İsrail'in askeri sansürü geniş yetkilere sahip ve hem yerel hem de uluslararası medya kuruluşlarının ulusal güvenlik konularıyla ilgili haberlerde kendisinden onay almasını gerektiriyor.

Bu yılın başlarında +972 dergisi, 2011 yılından bu yana her yıl derlediği verilere dayanarak İsrail'in 2024 yılında askeri sansür yetkilerini kullanmada “benzeri görülmemiş bir artış” yaşadığını bildirdi.

Dergi, geçen yıl sansürün 1.635 makalenin yayınlanmasını yasakladığını ve 6.265 makaleyi daha sansürlediğini, günde ortalama 21 habere ve incelenmek üzere gönderilen 20.000'den fazla hikayenin yaklaşık yüzde 38'ine müdahale ettiğini söyledi.

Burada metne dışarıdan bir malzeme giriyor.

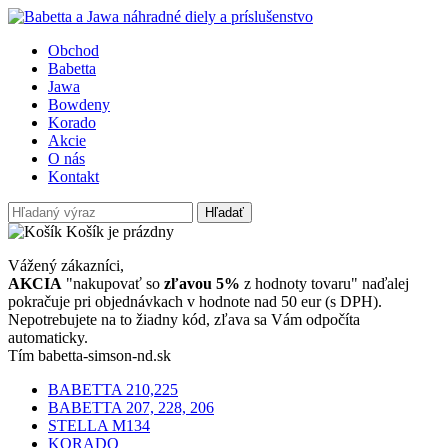
Obchod
Babetta
Jawa
Bowdeny
Korado
Akcie
O nás
Kontakt
Hľadať
Košík je prázdny
Vážený zákazníci,
AKCIA
"nakupovať so
zľavou 5%
z hodnoty tovaru" naďalej
pokračuje pri objednávkach v hodnote nad 50 eur (s DPH).
Nepotrebujete na to žiadny kód, zľava sa Vám odpočíta
automaticky.
Tím babetta-simson-nd.sk
BABETTA 210,225
BABETTA 207, 228, 206
STELLA M134
KORADO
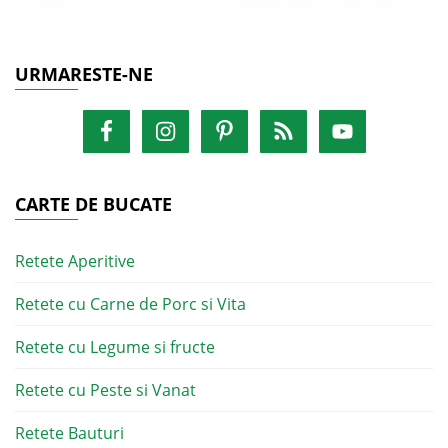
URMARESTE-NE
CARTE DE BUCATE
Retete Aperitive
Retete cu Carne de Porc si Vita
Retete cu Legume si fructe
Retete cu Peste si Vanat
Retete Bauturi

Middle East Eye'ye konuşan +972'nin icra direktörü Haggai Mattar, “Kendilerini liberal ve demokratik olarak tanımlayan diğer ülkelerde böyle bir şey yok” dedi.

İsrail bu yıl Sınır Tanımayan Gazeteciler (RSF) tarafından hazırlanan yıllık Dünya Basın Özgürlüğü Endeksi'nde 101. sıradan 112. sıraya gerilerken, RSF Gazze savaşının başlamasından bu yana gazetecilerin “yoğun baskı” ile karşı karşıya kaldığı uyarısında bulundu.

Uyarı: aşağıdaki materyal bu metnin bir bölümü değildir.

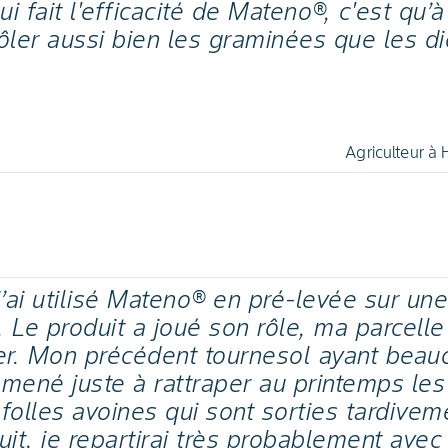
i fait l'efficacité de Mateno®, c'est qu’à l
ler aussi bien les graminées que les di
Agriculteur à
’ai utilisé Mateno® en pré-levée sur un
. Le produit a joué son rôle, ma parcelle
iver. Mon précédent tournesol ayant beau
é amené juste à rattraper au printemps l
 folles avoines qui sont sorties tardivem
duit, je repartirai très probablement av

RSF ayrıca İsrail'i, “gazeteciler için dünyanın en tehlikeli devleti” haline geldiğini söylediği Filistin'de “gazeteciliği yok etmekle” suçladı ve Gazze'de en az 200 gazetecinin İsrail güçleri tarafından öldürülmesine atıfta bulundu.

Geçtiğimiz ay sansür ofisi, gazetecilerin haber yapma imkanlarını daha da kısıtlayan, özellikle de medya kuruluşlarının füzelerin düştüğü bölgelerden haber yapmak için yazılı izin almalarını gerektiren ve yeni kurallara uymayan gazetecileri potansiyel olarak suçlu ilan eden bir dizi yeni yönerge yayınladı.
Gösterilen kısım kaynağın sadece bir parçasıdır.